◆ **PROVIDED TEXT**:
______________________________
It's Vegabook here (Thomas Browne) and I wanted to provide a few points of perspective, on my interest in BQN on the Beam, some of which I have already provided on Matrix. I provide this not because of me, per se, but because I believe that a non-trivial subset of data scientists will have similar perspectives, so my background may be useful. The below summarises some of my points in my chat with @Gander (Rowan Cannaday) two days ago (Friday 29 Dec 2023).
**Background**
I am neither a systems programmer, nor a programming language designer. That said I have [been around](https://stackoverflow.com/questions/993984/what-are-the-advantages-of-numpy-over-regular-python-lists) in the world of vectorised Python for a long time, and know it and R very well. The latter's first-class vectors are a big draw for me. I work extensively with relationships between time series so vectors and indeed matrices, even tensors, linear algebra, are a big focus. I do not yet know BQN in any serious way but I have read Marshall Lochbaum and Dzaima's conversations, and website materials quite extensively, and have played with Dyalog APL in the past. So I'm not completely and utterly green.
**Interest in BQN**
R in particular opens up the possibility of very concise code operating on large mathematical topologies, which is not only pleasant in the sense of power it purveys, but usually it is semantically much clearer what one is trying to achieve, mathematically, than the constructs available in imperative programming languages. So I'm sold on array programming.
I have certain issues with mathematical notation, so something that is still concise and powerful, but maps to computing more explicitly, makes complete sense.
Marshall seems to have created something extremely rigorous in its thought processes and designs, and the CBQN implementation looks seriously capable of taking on the incumbents in terms of performance. Unfortunately, it is my view that while performance is not always a limiting factor, in my domain with often millions, sometimes billions, of data points, performance has to be within one order of magnitude of the competitors (Numpy and R).
______________________________
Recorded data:
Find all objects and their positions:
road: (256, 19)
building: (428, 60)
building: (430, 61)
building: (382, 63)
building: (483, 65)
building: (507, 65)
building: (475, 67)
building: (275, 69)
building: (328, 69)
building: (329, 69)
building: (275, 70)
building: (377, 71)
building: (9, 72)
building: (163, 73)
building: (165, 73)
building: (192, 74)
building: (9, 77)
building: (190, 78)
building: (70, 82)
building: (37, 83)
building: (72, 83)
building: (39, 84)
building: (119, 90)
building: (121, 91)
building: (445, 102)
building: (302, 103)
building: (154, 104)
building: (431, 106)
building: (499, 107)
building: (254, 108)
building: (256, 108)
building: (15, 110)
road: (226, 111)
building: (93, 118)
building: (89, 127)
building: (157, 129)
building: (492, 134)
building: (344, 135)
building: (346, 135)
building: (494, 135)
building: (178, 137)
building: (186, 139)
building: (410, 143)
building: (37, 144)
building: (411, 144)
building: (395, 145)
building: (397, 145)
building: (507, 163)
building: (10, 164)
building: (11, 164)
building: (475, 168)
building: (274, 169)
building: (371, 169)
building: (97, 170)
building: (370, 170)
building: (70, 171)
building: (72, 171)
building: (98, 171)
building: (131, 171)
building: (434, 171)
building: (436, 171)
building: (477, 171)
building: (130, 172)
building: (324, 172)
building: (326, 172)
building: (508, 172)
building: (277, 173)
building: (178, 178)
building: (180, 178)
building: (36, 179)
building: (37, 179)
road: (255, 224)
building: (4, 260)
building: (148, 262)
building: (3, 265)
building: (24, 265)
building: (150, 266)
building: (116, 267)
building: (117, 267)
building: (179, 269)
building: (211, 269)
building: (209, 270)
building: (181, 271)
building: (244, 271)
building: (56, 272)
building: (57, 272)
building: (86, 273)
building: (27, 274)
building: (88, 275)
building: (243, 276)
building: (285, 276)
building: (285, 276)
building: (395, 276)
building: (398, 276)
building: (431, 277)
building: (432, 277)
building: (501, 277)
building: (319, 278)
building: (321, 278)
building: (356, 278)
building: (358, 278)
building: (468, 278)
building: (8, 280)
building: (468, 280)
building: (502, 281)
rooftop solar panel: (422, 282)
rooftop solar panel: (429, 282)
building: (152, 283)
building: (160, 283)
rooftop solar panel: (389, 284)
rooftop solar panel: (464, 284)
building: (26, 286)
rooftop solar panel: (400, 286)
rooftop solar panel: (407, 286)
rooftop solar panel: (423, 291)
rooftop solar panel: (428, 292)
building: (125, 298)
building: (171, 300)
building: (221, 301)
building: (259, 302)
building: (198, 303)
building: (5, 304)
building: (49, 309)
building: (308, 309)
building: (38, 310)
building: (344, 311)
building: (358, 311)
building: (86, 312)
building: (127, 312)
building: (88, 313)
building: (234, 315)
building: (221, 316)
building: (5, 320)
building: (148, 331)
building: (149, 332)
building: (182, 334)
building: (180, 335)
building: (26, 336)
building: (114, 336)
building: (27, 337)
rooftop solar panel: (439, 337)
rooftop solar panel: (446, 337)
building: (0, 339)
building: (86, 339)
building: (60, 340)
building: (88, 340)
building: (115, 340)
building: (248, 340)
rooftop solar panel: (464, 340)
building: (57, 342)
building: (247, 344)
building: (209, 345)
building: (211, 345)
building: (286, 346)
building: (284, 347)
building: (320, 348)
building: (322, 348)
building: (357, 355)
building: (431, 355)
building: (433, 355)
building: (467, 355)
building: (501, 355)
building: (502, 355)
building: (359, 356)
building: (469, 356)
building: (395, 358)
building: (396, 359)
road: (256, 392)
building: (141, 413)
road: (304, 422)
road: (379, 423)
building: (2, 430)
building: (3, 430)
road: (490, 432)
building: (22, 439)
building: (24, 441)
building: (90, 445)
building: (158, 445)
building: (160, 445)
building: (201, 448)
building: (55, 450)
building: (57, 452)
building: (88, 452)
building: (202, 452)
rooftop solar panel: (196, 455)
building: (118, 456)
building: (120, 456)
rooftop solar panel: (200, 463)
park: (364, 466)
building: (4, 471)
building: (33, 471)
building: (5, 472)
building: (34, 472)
______________________________
◆ **WHAT IS ASKED**: In the forum post, how close must performance be to the competitors, according to the writer? The listing has no connection to the forum post.

◆ **EXERCISE RESPONSE**: Within one order of magnitude of Numpy and R.